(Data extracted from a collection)
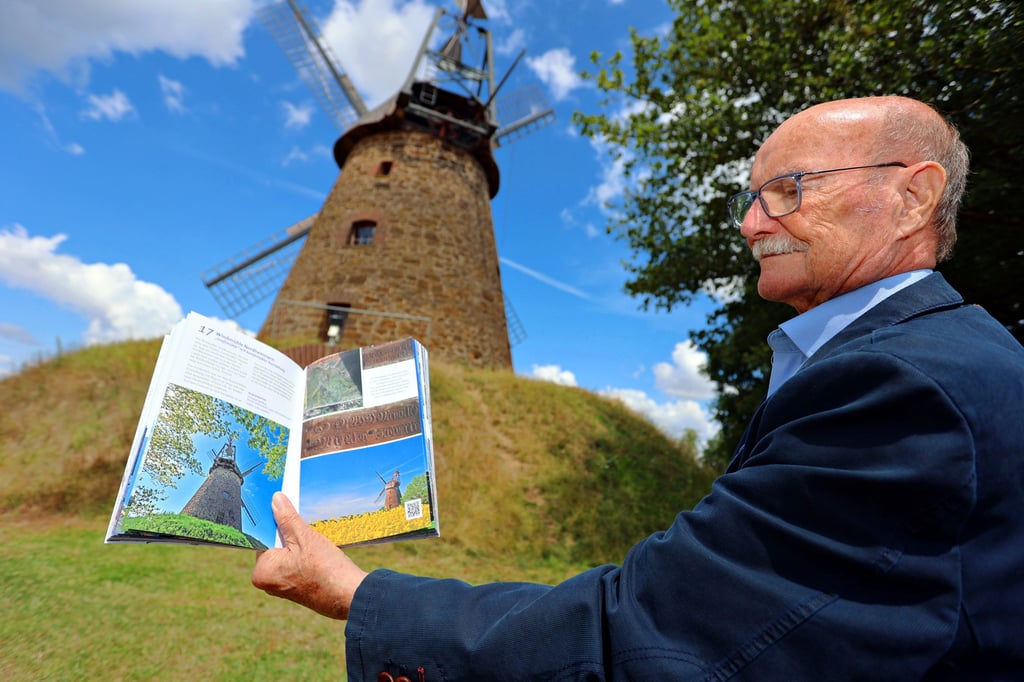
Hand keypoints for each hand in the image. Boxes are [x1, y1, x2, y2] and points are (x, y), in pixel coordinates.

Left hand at [251, 492, 367, 619]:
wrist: (349, 595)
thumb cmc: (325, 569)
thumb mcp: (304, 537)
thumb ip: (287, 518)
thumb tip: (275, 499)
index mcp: (262, 571)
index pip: (262, 536)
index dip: (275, 521)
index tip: (285, 507)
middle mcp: (267, 582)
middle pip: (274, 545)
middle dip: (289, 533)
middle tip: (305, 526)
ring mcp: (281, 587)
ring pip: (287, 553)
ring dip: (299, 543)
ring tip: (314, 541)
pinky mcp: (295, 588)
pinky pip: (295, 564)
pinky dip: (304, 555)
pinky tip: (318, 553)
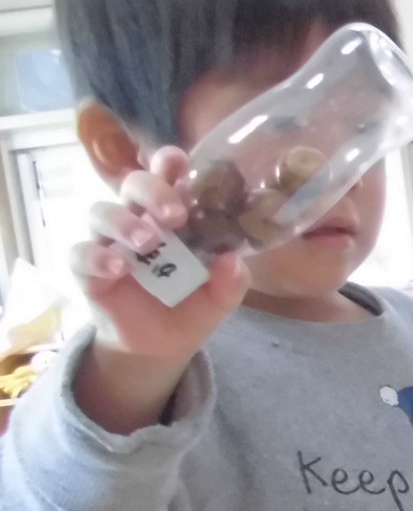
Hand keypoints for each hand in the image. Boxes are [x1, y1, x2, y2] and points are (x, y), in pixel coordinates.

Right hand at [70, 146, 248, 432]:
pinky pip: (81, 254)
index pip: (165, 177)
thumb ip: (231, 280)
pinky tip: (118, 267)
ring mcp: (109, 242)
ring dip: (124, 222)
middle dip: (153, 190)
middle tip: (176, 215)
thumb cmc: (189, 307)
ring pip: (101, 213)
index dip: (168, 163)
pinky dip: (97, 257)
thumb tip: (233, 260)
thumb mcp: (220, 298)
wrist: (161, 347)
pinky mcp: (88, 270)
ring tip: (147, 242)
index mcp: (170, 216)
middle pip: (132, 184)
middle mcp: (137, 220)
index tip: (180, 163)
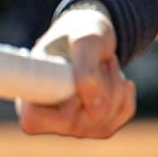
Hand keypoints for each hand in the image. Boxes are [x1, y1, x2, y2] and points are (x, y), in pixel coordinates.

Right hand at [15, 5, 135, 138]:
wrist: (94, 33)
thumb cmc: (80, 32)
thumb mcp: (84, 40)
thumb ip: (87, 71)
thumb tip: (97, 112)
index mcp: (31, 93)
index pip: (33, 121)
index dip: (59, 105)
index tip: (71, 77)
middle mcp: (48, 116)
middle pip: (76, 124)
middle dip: (98, 89)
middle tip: (97, 60)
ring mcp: (74, 124)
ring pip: (102, 123)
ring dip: (114, 88)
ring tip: (106, 63)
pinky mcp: (98, 124)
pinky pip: (120, 117)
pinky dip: (126, 94)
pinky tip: (119, 78)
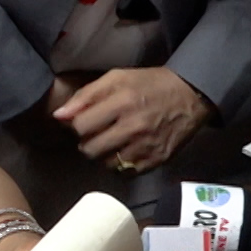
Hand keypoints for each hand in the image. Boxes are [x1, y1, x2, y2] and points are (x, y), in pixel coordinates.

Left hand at [53, 67, 213, 170]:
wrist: (191, 95)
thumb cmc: (149, 83)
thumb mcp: (117, 78)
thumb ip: (86, 95)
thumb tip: (59, 116)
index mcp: (122, 102)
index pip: (81, 126)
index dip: (77, 125)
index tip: (84, 121)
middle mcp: (134, 127)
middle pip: (90, 149)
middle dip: (87, 142)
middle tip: (95, 134)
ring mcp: (146, 147)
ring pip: (106, 164)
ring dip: (103, 155)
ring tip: (111, 142)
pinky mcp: (157, 161)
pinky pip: (126, 173)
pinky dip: (121, 164)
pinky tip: (125, 150)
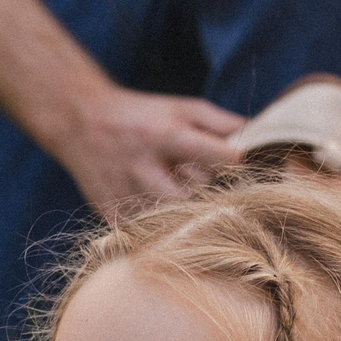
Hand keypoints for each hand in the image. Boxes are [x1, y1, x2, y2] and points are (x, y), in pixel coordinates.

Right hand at [51, 82, 242, 218]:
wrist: (80, 122)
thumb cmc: (142, 115)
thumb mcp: (180, 107)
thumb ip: (220, 121)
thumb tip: (260, 133)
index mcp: (163, 136)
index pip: (212, 155)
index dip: (232, 163)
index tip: (236, 165)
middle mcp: (142, 166)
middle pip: (192, 201)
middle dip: (207, 201)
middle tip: (216, 197)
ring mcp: (124, 194)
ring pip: (169, 223)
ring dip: (183, 217)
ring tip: (181, 203)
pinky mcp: (111, 215)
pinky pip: (146, 233)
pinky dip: (159, 228)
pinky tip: (160, 213)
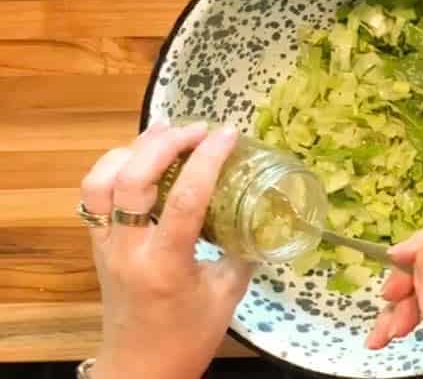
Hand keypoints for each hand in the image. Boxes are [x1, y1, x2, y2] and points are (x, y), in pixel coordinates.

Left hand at [80, 122, 254, 378]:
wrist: (140, 369)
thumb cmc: (188, 337)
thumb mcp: (228, 295)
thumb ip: (244, 251)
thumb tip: (267, 212)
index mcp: (166, 264)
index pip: (186, 199)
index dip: (208, 159)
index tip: (229, 134)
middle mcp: (129, 249)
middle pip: (131, 179)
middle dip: (164, 143)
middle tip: (198, 129)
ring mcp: (106, 245)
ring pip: (100, 181)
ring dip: (132, 150)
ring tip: (164, 134)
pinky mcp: (97, 244)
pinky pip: (93, 195)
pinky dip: (114, 168)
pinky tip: (140, 159)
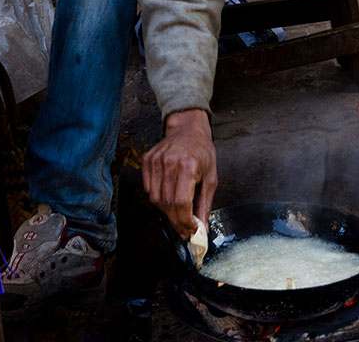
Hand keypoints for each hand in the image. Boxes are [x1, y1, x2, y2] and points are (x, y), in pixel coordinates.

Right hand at [141, 109, 217, 238]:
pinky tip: (168, 198)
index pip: (182, 202)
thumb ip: (205, 204)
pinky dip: (157, 199)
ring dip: (166, 212)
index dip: (185, 221)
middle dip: (176, 221)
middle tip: (184, 229)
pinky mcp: (147, 160)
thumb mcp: (211, 177)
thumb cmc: (202, 152)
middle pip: (167, 203)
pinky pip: (148, 189)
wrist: (187, 129)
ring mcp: (156, 161)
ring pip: (155, 199)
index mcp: (188, 166)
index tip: (191, 230)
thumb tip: (202, 228)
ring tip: (177, 214)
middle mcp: (170, 162)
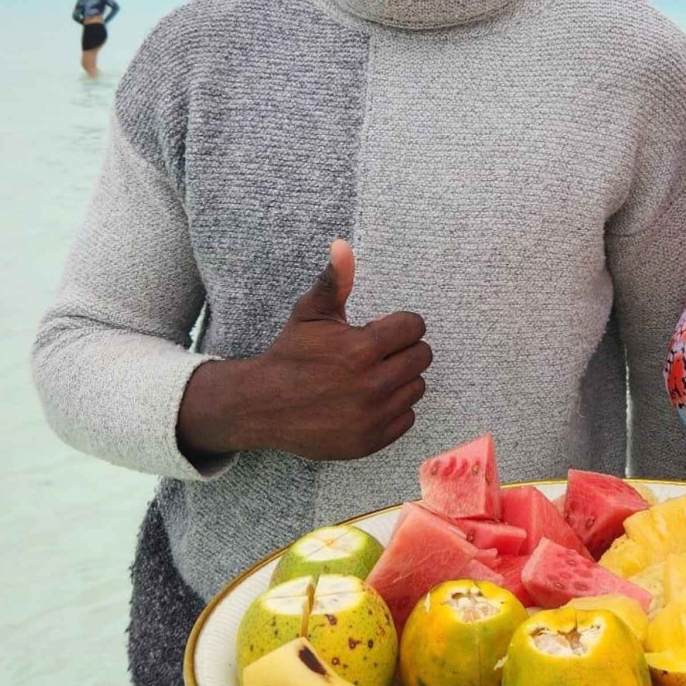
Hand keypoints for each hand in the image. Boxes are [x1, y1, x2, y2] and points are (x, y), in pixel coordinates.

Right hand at [177, 241, 430, 462]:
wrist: (263, 405)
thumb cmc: (291, 354)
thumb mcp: (310, 313)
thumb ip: (334, 280)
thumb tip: (343, 245)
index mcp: (362, 348)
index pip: (415, 328)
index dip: (398, 325)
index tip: (380, 330)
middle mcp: (372, 385)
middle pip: (422, 357)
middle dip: (402, 350)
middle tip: (376, 353)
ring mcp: (373, 416)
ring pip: (417, 387)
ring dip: (399, 379)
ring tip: (370, 376)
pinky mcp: (372, 440)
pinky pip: (407, 417)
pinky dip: (393, 408)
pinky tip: (368, 400)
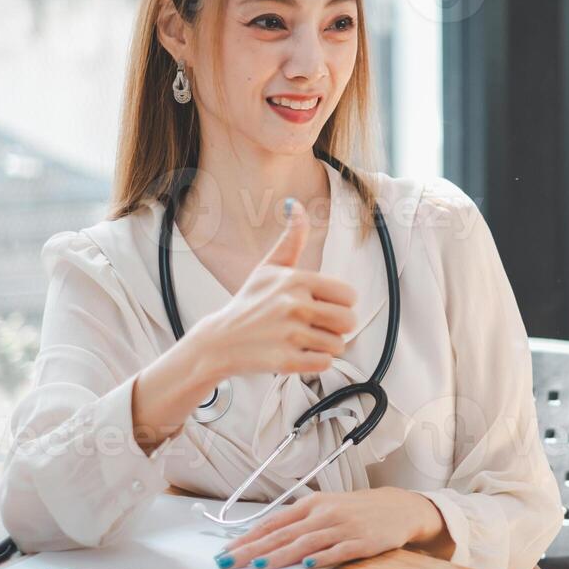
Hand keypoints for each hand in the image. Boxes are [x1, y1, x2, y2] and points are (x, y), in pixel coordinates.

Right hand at [196, 199, 358, 382]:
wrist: (218, 341)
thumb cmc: (249, 303)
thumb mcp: (269, 268)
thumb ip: (291, 239)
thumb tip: (296, 205)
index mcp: (296, 280)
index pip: (349, 295)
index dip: (340, 303)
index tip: (322, 306)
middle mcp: (294, 305)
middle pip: (348, 322)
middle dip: (336, 327)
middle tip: (315, 326)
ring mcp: (290, 334)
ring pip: (338, 345)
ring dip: (324, 346)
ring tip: (301, 340)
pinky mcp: (285, 361)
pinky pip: (324, 363)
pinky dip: (314, 362)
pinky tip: (296, 354)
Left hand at [214, 487, 448, 568]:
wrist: (399, 507)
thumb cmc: (357, 510)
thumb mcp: (326, 507)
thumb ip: (299, 521)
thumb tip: (265, 537)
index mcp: (313, 504)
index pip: (274, 522)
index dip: (248, 537)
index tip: (227, 550)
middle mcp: (325, 513)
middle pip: (283, 533)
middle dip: (252, 549)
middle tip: (229, 562)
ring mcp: (343, 527)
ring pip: (305, 542)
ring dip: (280, 555)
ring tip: (258, 566)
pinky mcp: (362, 542)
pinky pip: (338, 551)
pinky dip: (321, 557)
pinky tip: (306, 564)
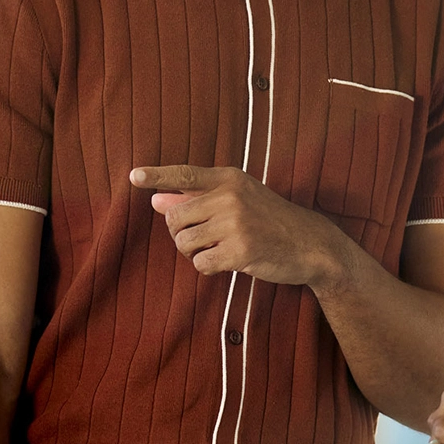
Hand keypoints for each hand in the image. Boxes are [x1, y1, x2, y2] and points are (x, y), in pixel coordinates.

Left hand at [131, 165, 351, 287]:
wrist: (310, 244)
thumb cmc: (268, 220)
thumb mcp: (237, 200)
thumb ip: (198, 198)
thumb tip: (156, 200)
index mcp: (229, 178)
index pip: (185, 175)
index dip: (157, 176)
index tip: (134, 177)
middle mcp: (231, 196)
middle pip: (175, 218)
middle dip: (181, 234)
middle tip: (205, 238)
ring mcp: (236, 223)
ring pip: (184, 243)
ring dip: (195, 253)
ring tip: (219, 248)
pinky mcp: (241, 250)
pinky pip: (201, 263)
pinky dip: (208, 267)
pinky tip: (227, 262)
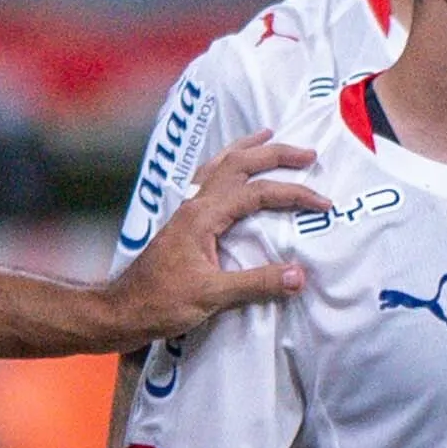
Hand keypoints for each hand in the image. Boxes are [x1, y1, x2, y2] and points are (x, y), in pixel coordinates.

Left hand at [107, 137, 324, 347]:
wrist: (122, 311)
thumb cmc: (160, 303)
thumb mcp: (212, 297)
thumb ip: (257, 283)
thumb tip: (300, 275)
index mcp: (202, 216)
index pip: (257, 193)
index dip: (294, 195)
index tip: (324, 204)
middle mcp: (194, 205)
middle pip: (236, 164)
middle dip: (273, 154)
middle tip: (306, 153)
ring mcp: (186, 212)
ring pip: (218, 165)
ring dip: (246, 149)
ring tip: (267, 136)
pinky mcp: (183, 223)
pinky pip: (208, 180)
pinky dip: (226, 166)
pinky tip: (230, 169)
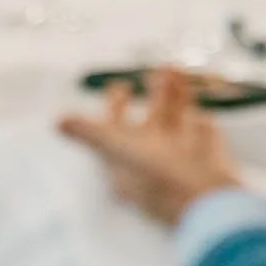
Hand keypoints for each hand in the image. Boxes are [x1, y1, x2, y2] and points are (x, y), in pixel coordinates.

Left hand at [58, 67, 242, 225]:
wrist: (208, 198)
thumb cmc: (158, 177)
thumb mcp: (117, 150)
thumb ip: (90, 133)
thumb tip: (56, 121)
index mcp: (125, 164)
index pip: (116, 132)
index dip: (116, 108)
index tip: (120, 87)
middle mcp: (151, 160)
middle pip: (150, 122)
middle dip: (153, 93)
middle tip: (157, 68)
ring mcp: (179, 156)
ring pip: (174, 119)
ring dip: (173, 92)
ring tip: (174, 67)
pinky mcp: (204, 152)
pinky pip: (198, 123)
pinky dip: (194, 104)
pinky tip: (195, 88)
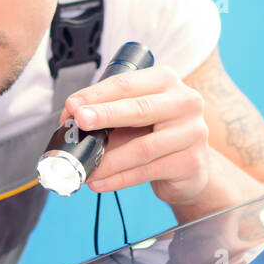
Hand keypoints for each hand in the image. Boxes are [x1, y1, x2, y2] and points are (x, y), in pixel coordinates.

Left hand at [60, 62, 210, 207]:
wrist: (189, 167)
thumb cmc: (156, 135)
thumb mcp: (133, 117)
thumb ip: (108, 115)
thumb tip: (70, 120)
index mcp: (165, 81)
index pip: (127, 84)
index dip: (97, 94)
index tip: (72, 105)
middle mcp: (185, 102)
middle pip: (139, 109)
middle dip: (104, 115)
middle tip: (79, 122)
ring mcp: (192, 132)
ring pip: (142, 148)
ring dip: (109, 160)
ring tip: (87, 168)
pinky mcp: (191, 162)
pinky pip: (147, 171)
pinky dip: (119, 179)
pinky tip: (100, 182)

Task objective: Your reply should hold nothing but the lines above, from the one containing "thumb tip: (59, 116)" to the one containing "index dip: (232, 163)", reproduced exactly minus the pictures.

Answer box:
thumb tip: (59, 116)
index mcp: (122, 102)
index pip: (81, 126)
index dip: (77, 125)
index tip: (84, 121)
middle mcp: (134, 127)
middle pip: (90, 149)
middle dip: (87, 142)
middle tip: (95, 134)
ring mcp: (146, 147)
ring pip: (106, 164)
ring dip: (103, 155)
ring tip: (111, 142)
pinky mcp: (157, 161)
pinky pip: (126, 173)
pinky dip: (121, 164)
pinky tip: (125, 150)
Hand keypoints for each hand in the image. Boxes are [x1, y1, x2, y2] and points are (x, y), in pixel coordinates.

Right hand at [51, 82, 242, 218]:
wrist: (80, 122)
thumb cmc: (142, 115)
thumb mcp: (180, 107)
thumb ip: (220, 121)
thumb tip: (260, 133)
index mcp: (163, 136)
index pip: (212, 155)
index dip: (232, 163)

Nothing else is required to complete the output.